The relation between AUC , time and cgdeveps when lreps=0.05 is shown for all six datasets in Figure 5.9. Note that the time axis is logarithmic. The most interesting cgdeveps values are 0.01, 0.005 and 0.001. Table 5.20 shows AUC and times for these values. If not for dataset ds1.10pca, setting cgdeveps=0.01 would be adequate, perhaps even safe. While cgdeveps=0.001 appears safe for everyone, it comes with a 10% to 30% speed penalty over cgdeveps=0.005. Though 0.005 produces only adequate results for ds1.10pca, the neighboring decrease in AUC is only 3%. Given these trade-offs and since this only seems to affect one of our datasets, we accept the risk of data mining on-the-edge and choose cgdeveps=0.005. We ran each experiment from the cgdeveps=0.005 row of Table 5.20, just as we did in the -cgeps=0.001 row of Table 5.19. There was little deviance and the original experiments were representative of the mean.
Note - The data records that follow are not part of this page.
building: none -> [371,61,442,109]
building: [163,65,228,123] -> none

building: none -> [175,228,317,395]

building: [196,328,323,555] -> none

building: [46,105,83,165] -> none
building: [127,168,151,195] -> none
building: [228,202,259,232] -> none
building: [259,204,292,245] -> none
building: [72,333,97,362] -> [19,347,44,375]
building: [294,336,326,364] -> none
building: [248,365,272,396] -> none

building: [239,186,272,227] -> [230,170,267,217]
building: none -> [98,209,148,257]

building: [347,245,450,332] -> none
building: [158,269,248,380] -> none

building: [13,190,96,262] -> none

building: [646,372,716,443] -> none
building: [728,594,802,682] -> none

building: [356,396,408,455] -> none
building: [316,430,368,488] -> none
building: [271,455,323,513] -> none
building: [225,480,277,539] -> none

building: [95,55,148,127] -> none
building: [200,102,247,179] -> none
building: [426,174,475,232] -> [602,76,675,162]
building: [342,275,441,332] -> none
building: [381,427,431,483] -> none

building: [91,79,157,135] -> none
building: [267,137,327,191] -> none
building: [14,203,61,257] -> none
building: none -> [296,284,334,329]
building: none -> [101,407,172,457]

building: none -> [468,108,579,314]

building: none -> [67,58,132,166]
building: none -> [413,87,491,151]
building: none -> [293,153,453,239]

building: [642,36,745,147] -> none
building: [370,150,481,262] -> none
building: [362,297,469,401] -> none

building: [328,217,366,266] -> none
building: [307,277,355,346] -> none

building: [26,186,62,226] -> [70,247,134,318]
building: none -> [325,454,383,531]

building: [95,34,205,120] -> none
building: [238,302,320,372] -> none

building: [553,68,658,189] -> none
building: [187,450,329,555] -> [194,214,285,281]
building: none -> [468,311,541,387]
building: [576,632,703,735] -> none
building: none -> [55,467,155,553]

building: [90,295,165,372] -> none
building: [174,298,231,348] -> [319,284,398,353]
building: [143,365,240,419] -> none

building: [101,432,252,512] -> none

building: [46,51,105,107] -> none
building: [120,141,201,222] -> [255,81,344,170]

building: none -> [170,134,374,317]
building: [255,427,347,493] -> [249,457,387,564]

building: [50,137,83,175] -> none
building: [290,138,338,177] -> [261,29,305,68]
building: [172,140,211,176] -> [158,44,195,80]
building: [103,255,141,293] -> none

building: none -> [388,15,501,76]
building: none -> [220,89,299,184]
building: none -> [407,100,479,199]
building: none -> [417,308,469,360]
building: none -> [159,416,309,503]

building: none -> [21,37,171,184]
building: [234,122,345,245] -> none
The paragraphs above describe two very different strategies for terminating CG iterations. Because of the sizeable difference, and because of the challenges and trade-offs made when selecting default values for cgeps and cgdeveps, we will show results for both cgeps and cgdeveps throughout most of our later experiments.
Our experiments agree with the assertion in McCullagh and Nelder  that few IRLS iterations are needed to achieve optimality. Table 5.21 shows the maximum number of LR iterations for folds of the experiments reported above using default parameter values. For these experiments the maximums and minimums were always similar. In both the cgeps and cgdeveps experiments, no more than thirteen LR iterations were ever used. Therefore it is reasonable to set lrmax at thirty to prevent runaway experiments.
Table 5.21 also shows CG iteration maximums, taken within and then over the folds. From these counts we see that the number of CG iterations never exceeded fifty-five for our experiments with the default parameters. Because of the variability between CG iteration counts, we feel that setting cgmax to two-hundred is a reasonable restraint. While the counts in Table 5.21 are the maximum counts over the folds of each experiment, the minimum counts are not much different. We have added lreps, both CG termination parameters, lrmax and cgmax to our LR description tree, shown in Figure 5.10.